Stored data entries:
>>>>
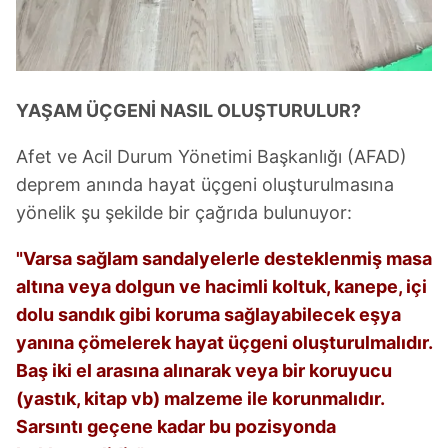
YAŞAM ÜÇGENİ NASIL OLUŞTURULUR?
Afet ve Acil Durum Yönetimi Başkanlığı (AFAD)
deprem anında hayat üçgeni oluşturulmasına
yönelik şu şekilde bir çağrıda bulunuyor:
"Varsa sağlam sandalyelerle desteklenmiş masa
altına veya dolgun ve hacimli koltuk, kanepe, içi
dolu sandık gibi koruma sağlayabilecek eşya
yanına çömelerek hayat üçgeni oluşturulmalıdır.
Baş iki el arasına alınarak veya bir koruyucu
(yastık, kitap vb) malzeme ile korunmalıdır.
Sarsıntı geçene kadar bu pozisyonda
<<<<
>>>>
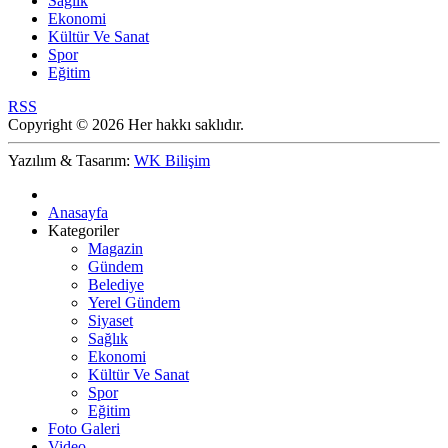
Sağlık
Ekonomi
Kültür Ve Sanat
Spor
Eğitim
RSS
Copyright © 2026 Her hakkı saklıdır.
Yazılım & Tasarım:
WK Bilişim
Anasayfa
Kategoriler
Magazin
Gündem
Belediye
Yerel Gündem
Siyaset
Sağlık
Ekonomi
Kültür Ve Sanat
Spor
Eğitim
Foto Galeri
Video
<<<<
EXERCISE DESCRIPTION: Reproduce verbatim the lines starting with the one containing "YAŞAM ÜÇGENİ NASIL OLUŞTURULUR?" and going on through the one containing "(yastık, kitap vb) malzeme ile korunmalıdır.", including both of those lines.

OUTPUT OF THE EXERCISE:
YAŞAM ÜÇGENİ NASIL OLUŞTURULUR?
Afet ve Acil Durum Yönetimi Başkanlığı (AFAD)
deprem anında hayat üçgeni oluşturulmasına
yönelik şu şekilde bir çağrıda bulunuyor:
"Varsa sağlam sandalyelerle desteklenmiş masa
altına veya dolgun ve hacimli koltuk, kanepe, içi
dolu sandık gibi koruma sağlayabilecek eşya
yanına çömelerek hayat üçgeni oluşturulmalıdır.
Baş iki el arasına alınarak veya bir koruyucu
(yastık, kitap vb) malzeme ile korunmalıdır.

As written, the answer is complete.